NELSON: Did you have cowboy gear and...?
LAYBOURNE: I dressed up in party dresses with little flowers in my hand, and my mother claims that I asked her to spin me around and spin me as fast as she could and throw me into television land, so she thought early on I was determined to be in television. And the other thing about my childhood was my father was a businessman, and he was very supportive of his daughters, he had three daughters, and my older sister was beautiful and perfect, and my younger sister was brilliant and charismatic, and my dad looked at me and said, "You will be my business daughter." So he took me to work with him every Saturday and made me memorize all the stock symbols and had me run his office when I was 16. But both of those things -- my mother was a creative person out of radio, and my dad was a business person, and I think the combination pretty much left me with no choice.
NELSON: But you went off to college, and you weren't doing anything involving TV. I mean you weren't taking the typical journalism and broadcasting kind of background.
LAYBOURNE: No, I studied art history, and then I thought I would become an architect and I went to Philadelphia to work for an architect's firm, to just make sure that that's where I was going to go to graduate school, and I met my husband, who was working in the Philadelphia public schools as a media education guru, bringing videotape and animation to schools and working with inner city kids, who were terribly troubled.
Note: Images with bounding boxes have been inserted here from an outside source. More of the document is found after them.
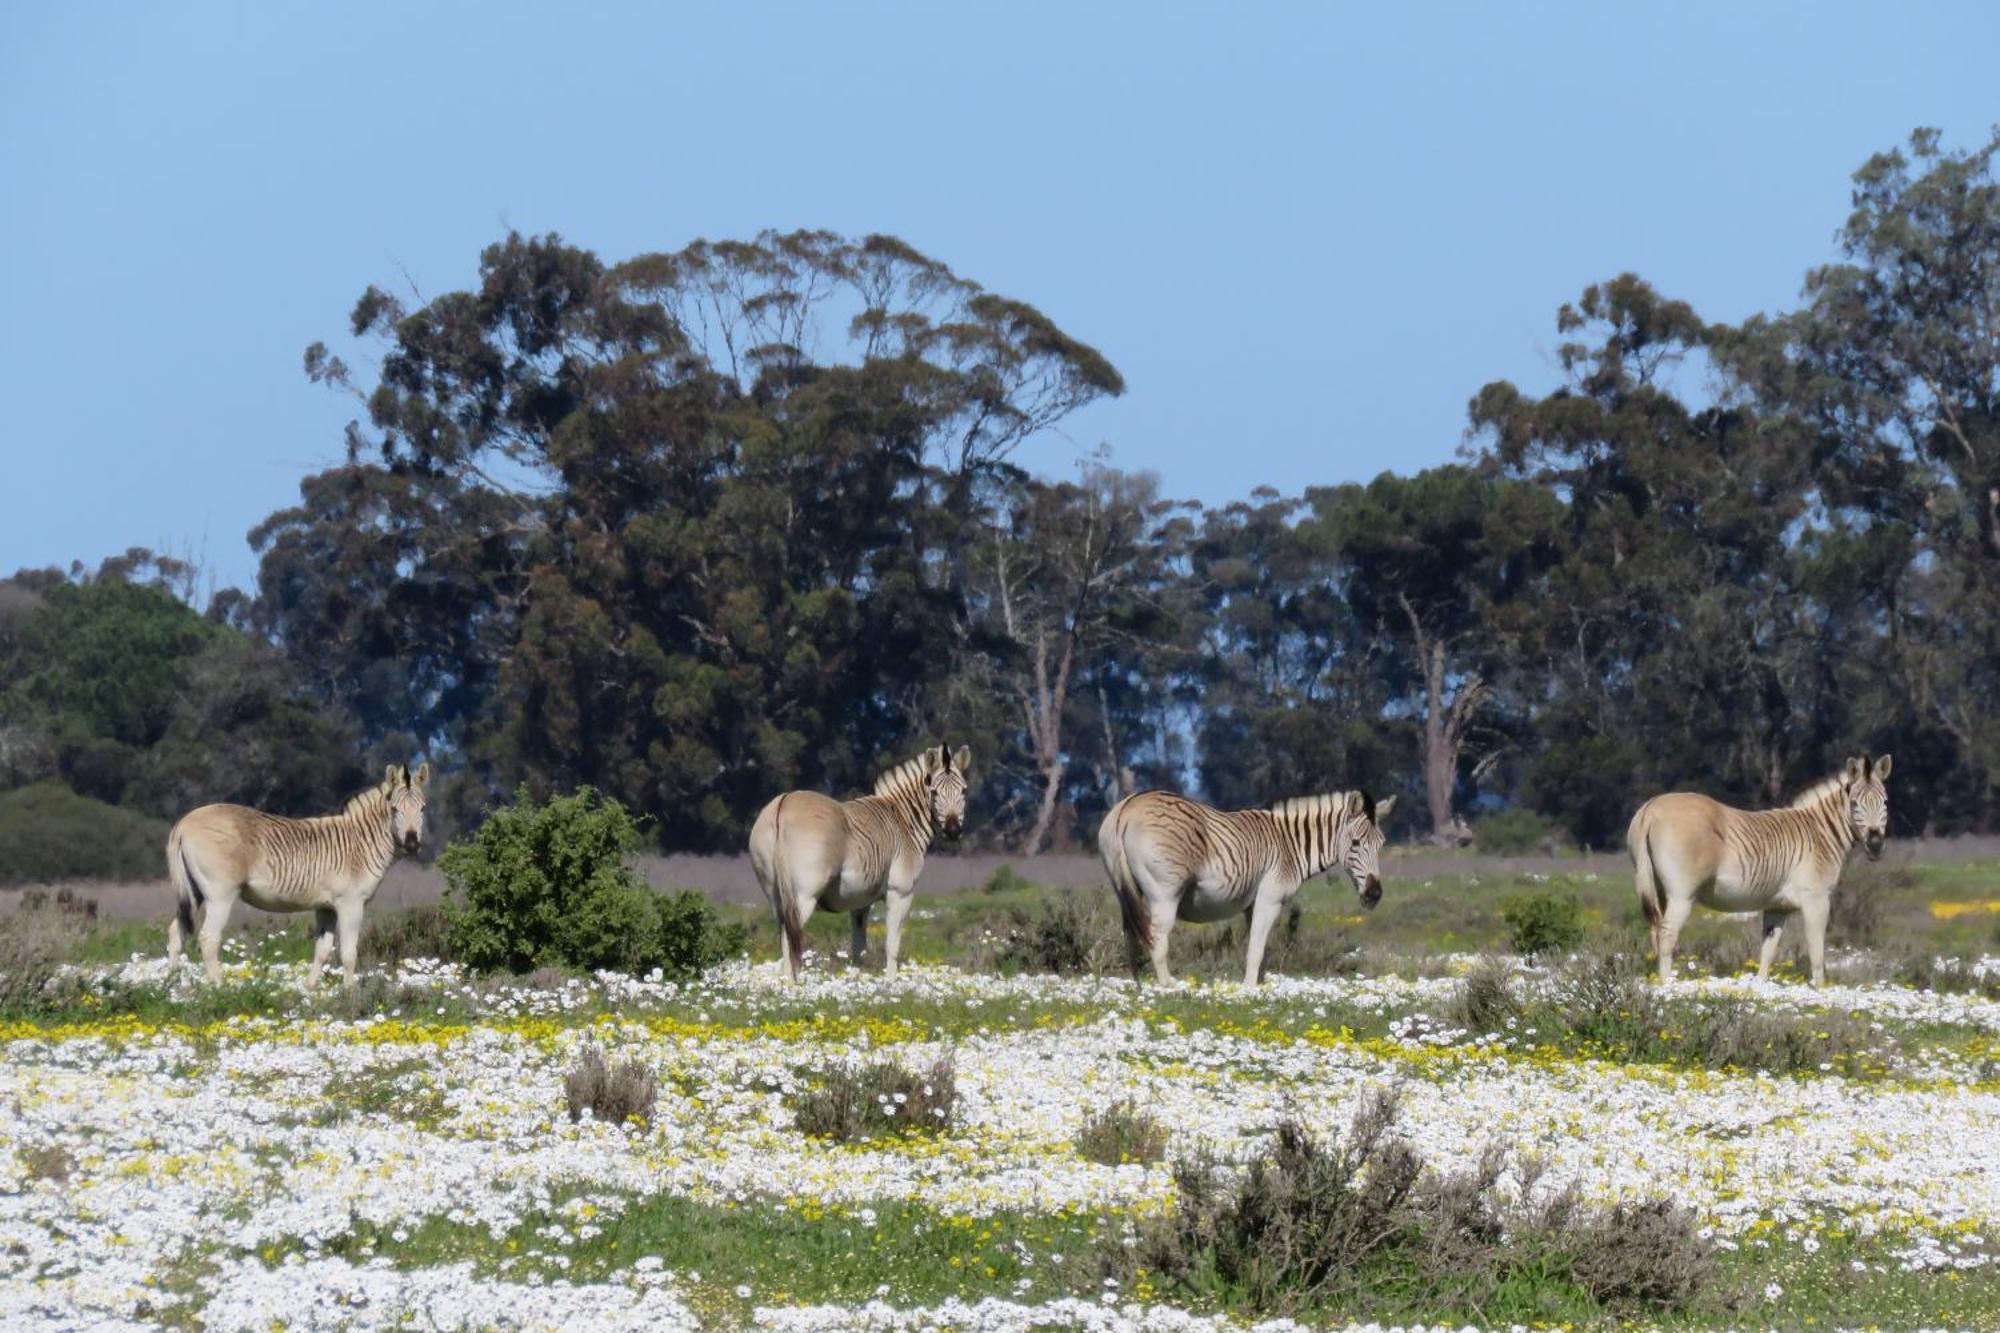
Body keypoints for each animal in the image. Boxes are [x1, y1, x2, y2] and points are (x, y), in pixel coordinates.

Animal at [168, 756, 430, 984]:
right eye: (394, 810)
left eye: (423, 809)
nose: (412, 845)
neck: (361, 844)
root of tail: (184, 823)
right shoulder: (351, 903)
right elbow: (348, 953)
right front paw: (350, 994)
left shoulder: (326, 907)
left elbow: (322, 950)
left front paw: (309, 990)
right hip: (220, 894)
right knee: (208, 937)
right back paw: (218, 988)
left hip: (194, 891)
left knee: (176, 933)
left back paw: (172, 986)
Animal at [748, 736, 972, 976]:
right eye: (934, 793)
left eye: (964, 791)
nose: (953, 831)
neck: (903, 822)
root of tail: (784, 803)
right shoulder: (900, 893)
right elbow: (892, 946)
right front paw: (891, 982)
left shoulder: (860, 901)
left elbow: (858, 949)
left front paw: (855, 981)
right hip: (803, 897)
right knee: (791, 947)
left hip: (775, 898)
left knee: (783, 944)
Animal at [1624, 752, 1888, 980]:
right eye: (1854, 804)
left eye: (1885, 802)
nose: (1875, 844)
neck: (1819, 835)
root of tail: (1651, 808)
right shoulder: (1817, 900)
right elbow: (1817, 954)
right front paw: (1821, 991)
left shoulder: (1778, 906)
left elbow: (1767, 953)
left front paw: (1760, 989)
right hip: (1682, 894)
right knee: (1667, 934)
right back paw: (1666, 986)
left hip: (1656, 887)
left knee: (1655, 930)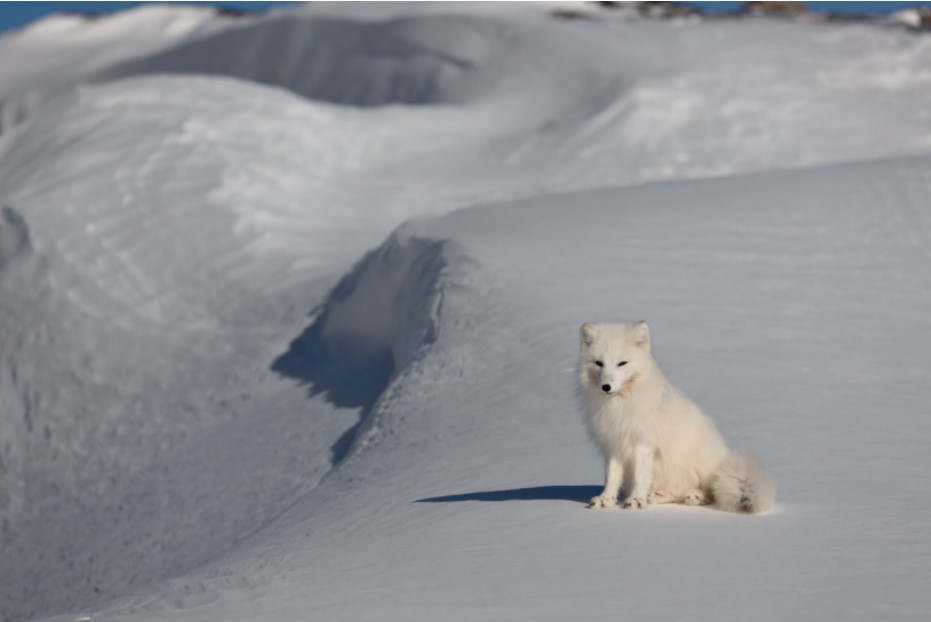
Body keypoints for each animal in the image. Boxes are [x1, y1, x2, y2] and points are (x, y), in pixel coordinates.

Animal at [580, 324, 776, 516]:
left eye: (622, 363)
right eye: (599, 363)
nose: (606, 387)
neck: (619, 404)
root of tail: (725, 456)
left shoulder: (643, 444)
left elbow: (640, 476)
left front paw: (636, 500)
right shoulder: (613, 444)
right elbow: (611, 476)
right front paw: (606, 499)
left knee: (711, 492)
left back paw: (696, 496)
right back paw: (658, 495)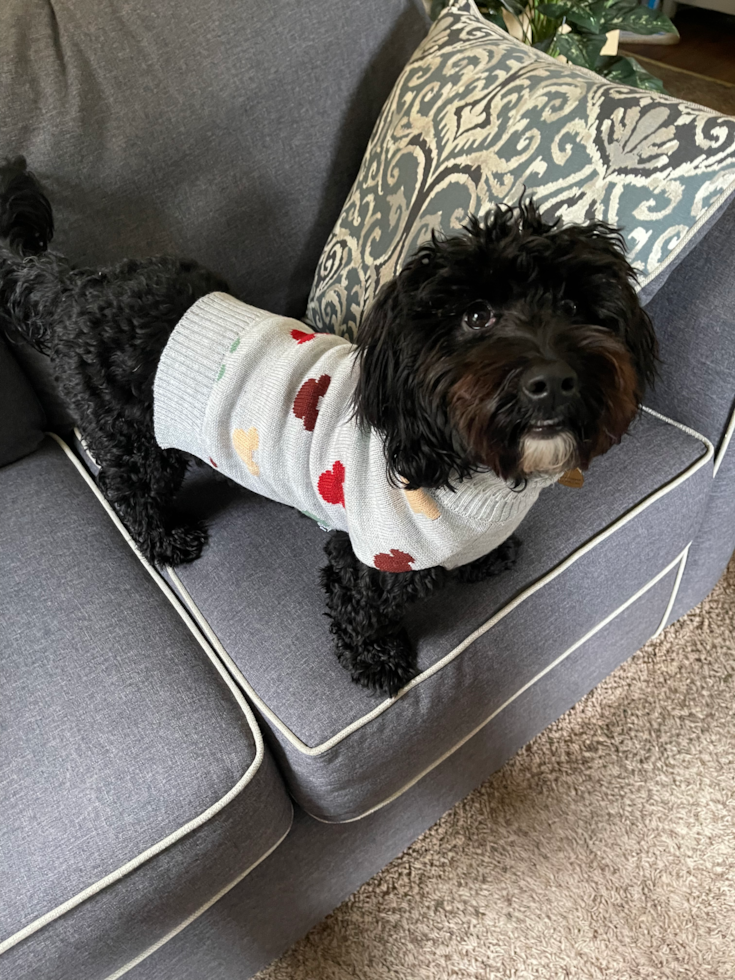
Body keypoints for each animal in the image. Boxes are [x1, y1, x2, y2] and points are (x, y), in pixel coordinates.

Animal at [0, 157, 656, 696]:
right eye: (475, 316)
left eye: (575, 306)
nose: (554, 380)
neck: (465, 468)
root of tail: (77, 288)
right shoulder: (370, 555)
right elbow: (360, 611)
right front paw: (377, 663)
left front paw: (481, 559)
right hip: (135, 438)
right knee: (130, 488)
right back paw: (165, 540)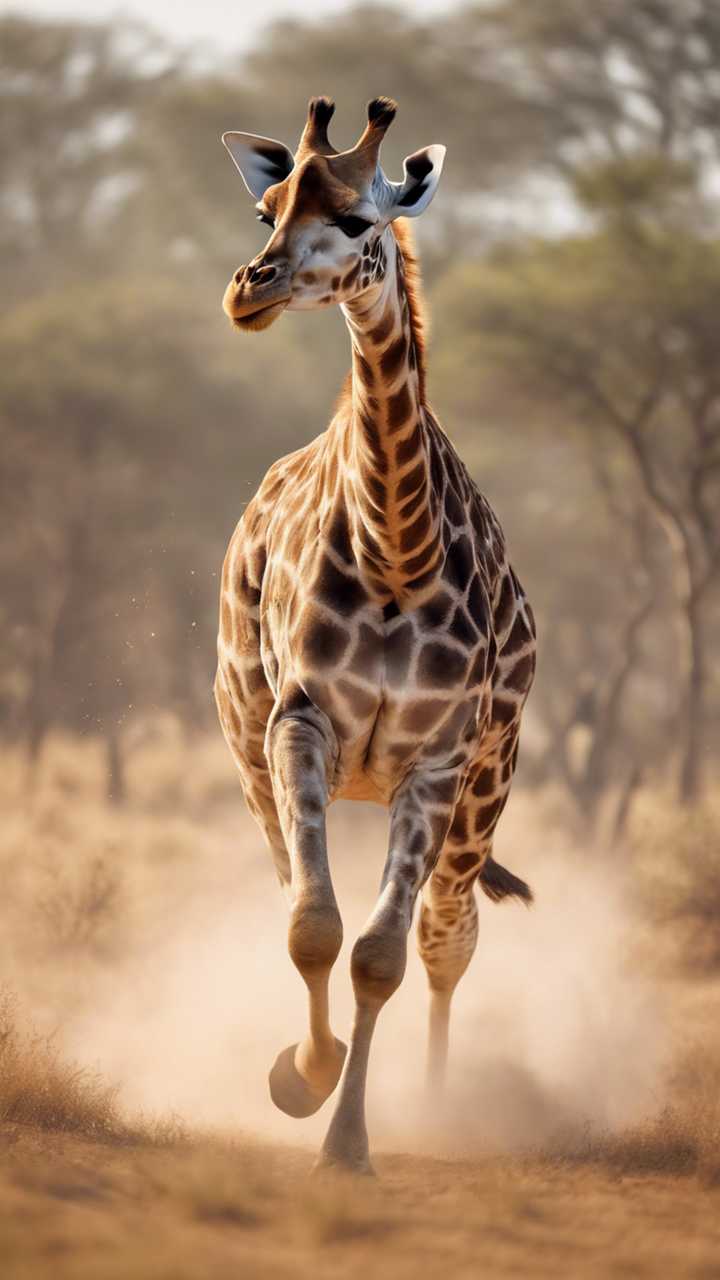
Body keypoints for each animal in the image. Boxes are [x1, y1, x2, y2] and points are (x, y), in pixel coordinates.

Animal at [215, 96, 536, 1173]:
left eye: (358, 219)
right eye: (268, 208)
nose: (250, 288)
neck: (398, 550)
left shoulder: (438, 760)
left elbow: (386, 954)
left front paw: (353, 1140)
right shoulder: (299, 724)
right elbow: (315, 925)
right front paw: (300, 1079)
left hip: (487, 785)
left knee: (450, 932)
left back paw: (438, 1101)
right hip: (246, 740)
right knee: (293, 886)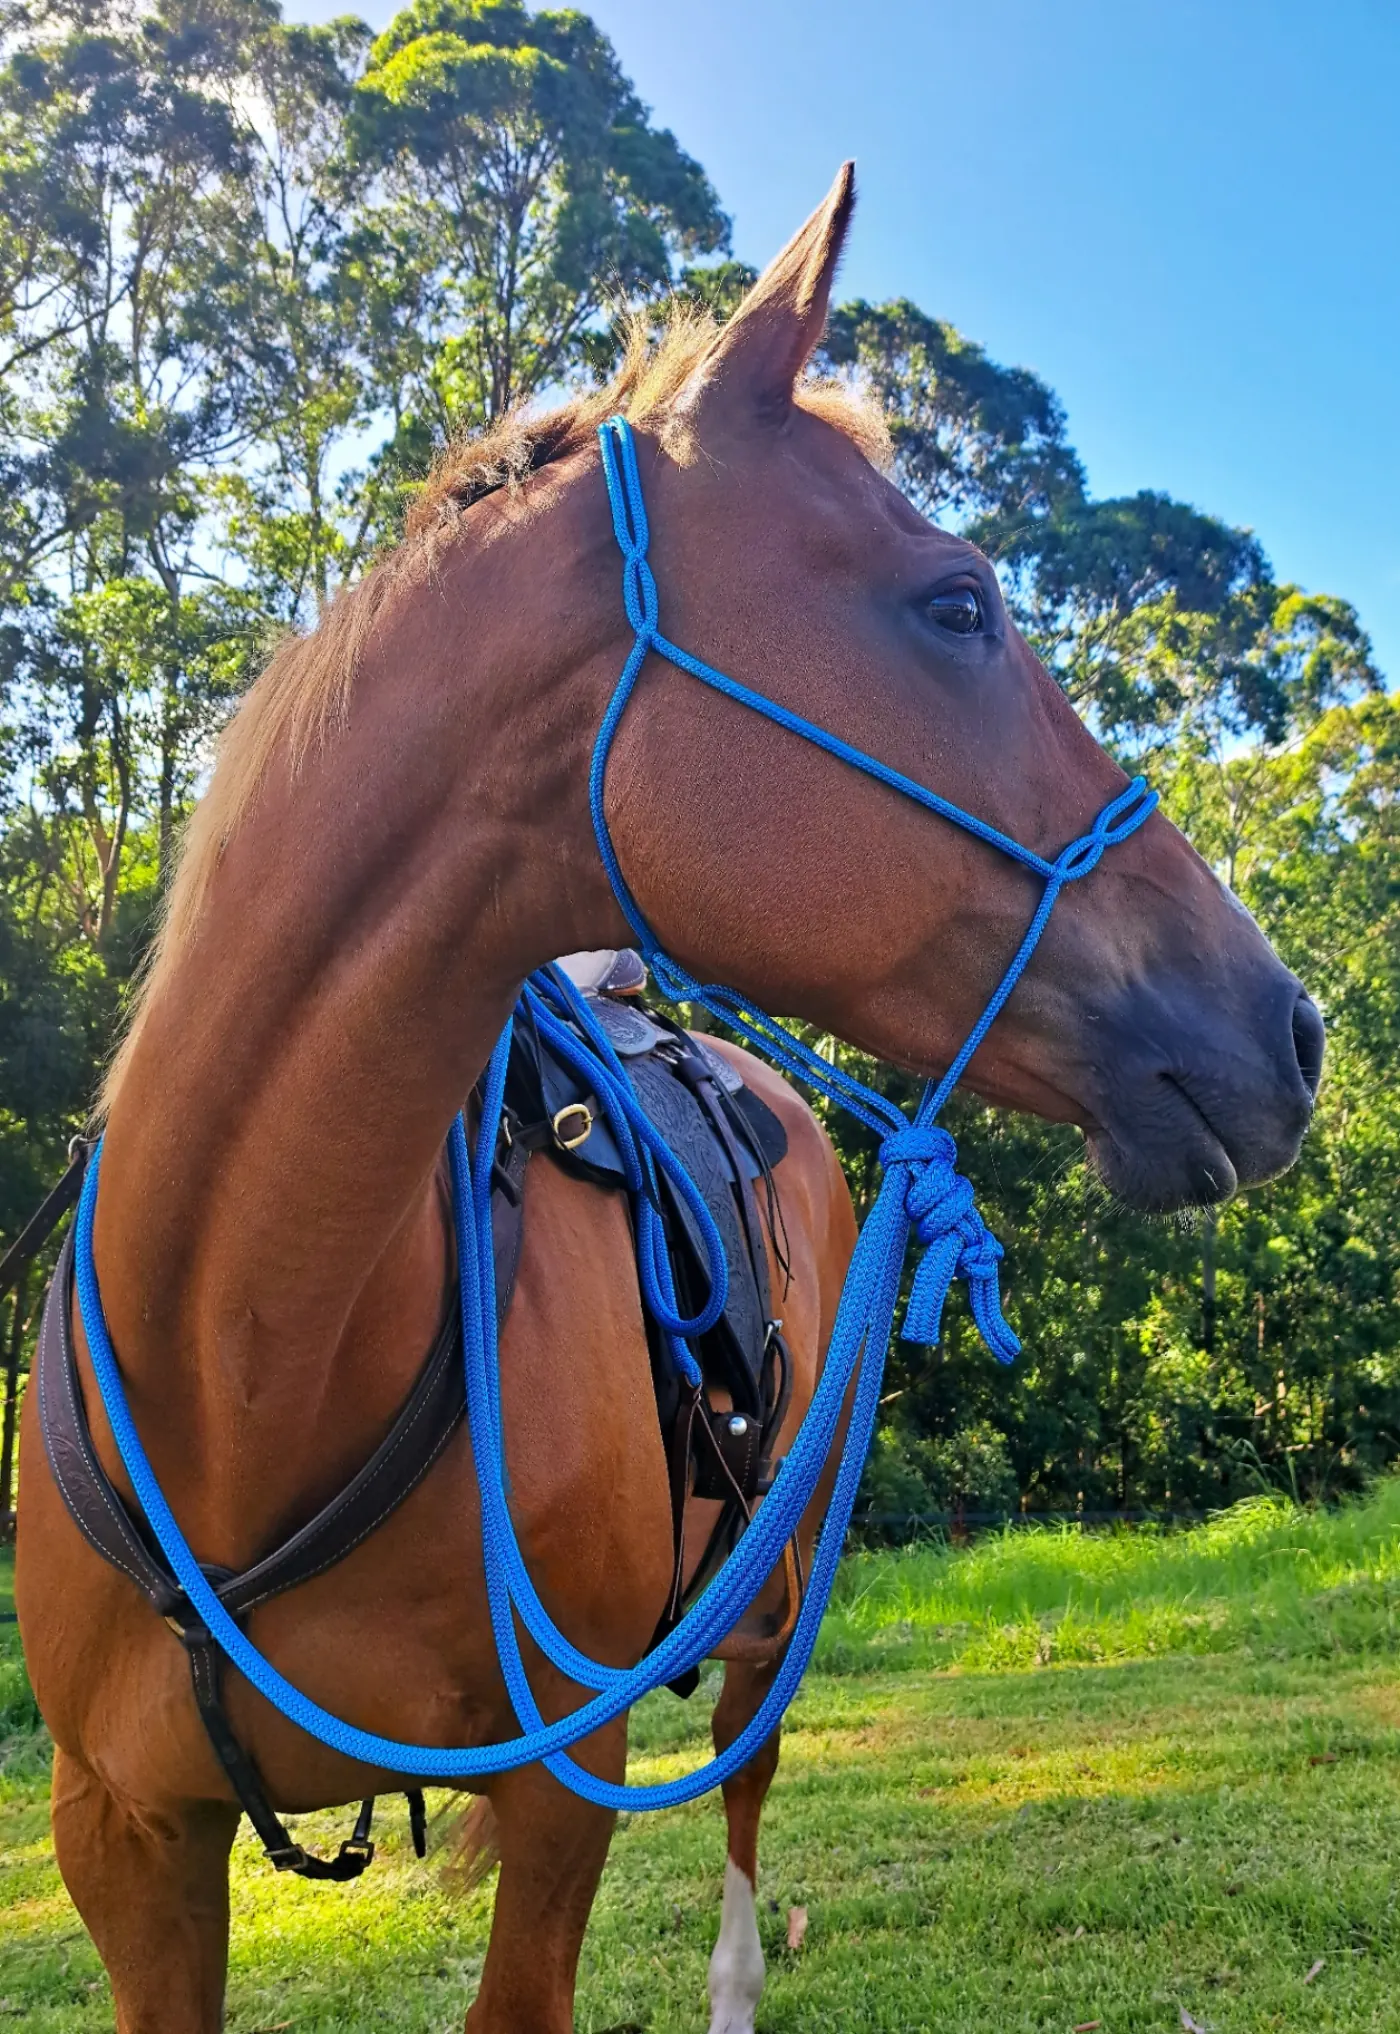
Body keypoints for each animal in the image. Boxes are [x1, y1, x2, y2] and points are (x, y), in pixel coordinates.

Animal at [16, 164, 1322, 2034]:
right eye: (958, 605)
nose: (1294, 1027)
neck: (242, 1367)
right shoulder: (121, 1833)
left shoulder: (567, 1786)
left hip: (777, 1591)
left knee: (750, 1784)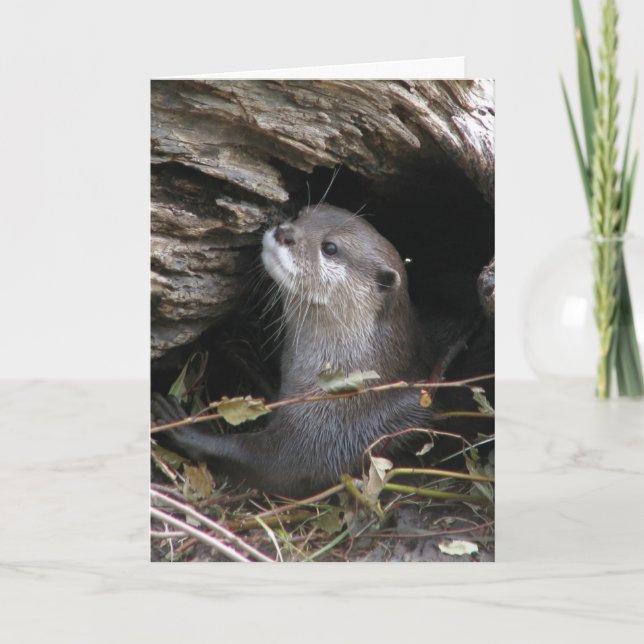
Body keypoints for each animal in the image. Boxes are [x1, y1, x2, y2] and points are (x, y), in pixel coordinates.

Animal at [152, 204, 491, 497]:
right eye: (301, 214)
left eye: (330, 248)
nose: (285, 232)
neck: (354, 379)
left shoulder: (335, 432)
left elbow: (274, 466)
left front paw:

NELSON: Just to set... this is what year? So people know, in terms of doing this kind of media education.
LAYBOURNE: This was 1970, there was no such thing at the time, he was a true pioneer. What he was doing was fascinating to me, so I basically followed him into this arena and got involved in -- I went to graduate school in education and got involved in media education myself.
NELSON: So then you got out of graduate school where you were at...?
LAYBOURNE: The University of Pennsylvania.